Mitigated Implementation

The vulnerability was mitigated by introducing validation in the constructor and setter functions to ensure that critical variables cannot be set to address(0).

Mitigation Steps:

  1. Add Validation in the Constructor:

    constructor(
    address daoExecutor_,
    address ethRecipient_,
    address nounsRecipient_,
    address nounsToken_,
    address streamCreator_,
    uint32 minimumTickDuration_
) {
    require(daoExecutor_ != address(0), "Invalid DAO executor address");
    require(ethRecipient_ != address(0), "Invalid ETH recipient address");
    require(nounsRecipient_ != address(0), "Invalid Nouns recipient address");
    require(nounsToken_ != address(0), "Invalid Nouns token address");
    require(streamCreator_ != address(0), "Invalid stream creator address");

    daoExecutor = daoExecutor_;
    ethRecipient = ethRecipient_;
    nounsRecipient = nounsRecipient_;
    nounsToken = INounsToken(nounsToken_);
    allowedToCreateStream[streamCreator_] = true;
    minimumTickDuration = minimumTickDuration_;
}

  2. Enforce Validation in Setter Functions:

    function setETHRecipient(address newAddress) external onlyDAO {
    require(newAddress != address(0), "Invalid ETH recipient address");
    ethRecipient = newAddress;
    emit ETHRecipientSet(newAddress);
}

Mitigated Test Code

Updated tests ensure that attempts to set address(0) revert as expected:

function test_constructor_revertsWithZeroAddresses() public {
    vm.expectRevert("Invalid DAO executor address");
    new StreamEscrow(
        address(0),
        ethRecipient,
        nounsRecipient,
        address(nounsToken),
        streamCreator,
        24 hours
    );

    vm.expectRevert("Invalid ETH recipient address");
    new StreamEscrow(
        daoExecutor,
        address(0),
        nounsRecipient,
        address(nounsToken),
        streamCreator,
        24 hours
    );
}

function test_setETHRecipient_toZeroAddress() public {
    vm.prank(treasury);
    vm.expectRevert("Invalid ETH recipient address");
    escrow.setETHRecipient(address(0));
}

Test Results:

[PASS] test_constructor_revertsWithZeroAddresses() (gas: 153432)
[PASS] test_setETHRecipient_toZeroAddress() (gas: 13129)
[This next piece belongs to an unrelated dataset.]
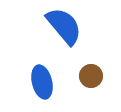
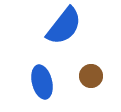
blue semicircle: rotated 78 degrees clockwise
The tests confirmed that the mitigation successfully prevents assigning address(0).

Impact

  • High Severity: Assigning address(0) disrupts fund streaming, governance, and treasury operations, potentially leading to loss of funds and protocol instability.
  • Governance Integrity: The mitigation ensures malicious or negligent actions within the DAO cannot compromise critical addresses.

Tools Used

  • Foundry: Comprehensive testing framework for fuzz and unit testing.
  • Manual Code Review: Detailed analysis of constructor and setter logic.

Recommendations

  1. Strict Validation: Continue enforcing address(0) checks for all critical address setters.
  2. Comprehensive Tests: Ensure tests cover edge cases for address validation in all configurable parameters.
  3. Governance Audits: Regularly review governance proposals to prevent malicious or erroneous changes.

Conclusion

The StreamEscrow contract initially allowed critical addresses to be set to address(0) due to missing validation. This vulnerability was mitigated by adding robust checks in the constructor and setter functions, effectively preventing invalid configurations. Updated tests confirm the solution is effective, ensuring operational stability and fund security.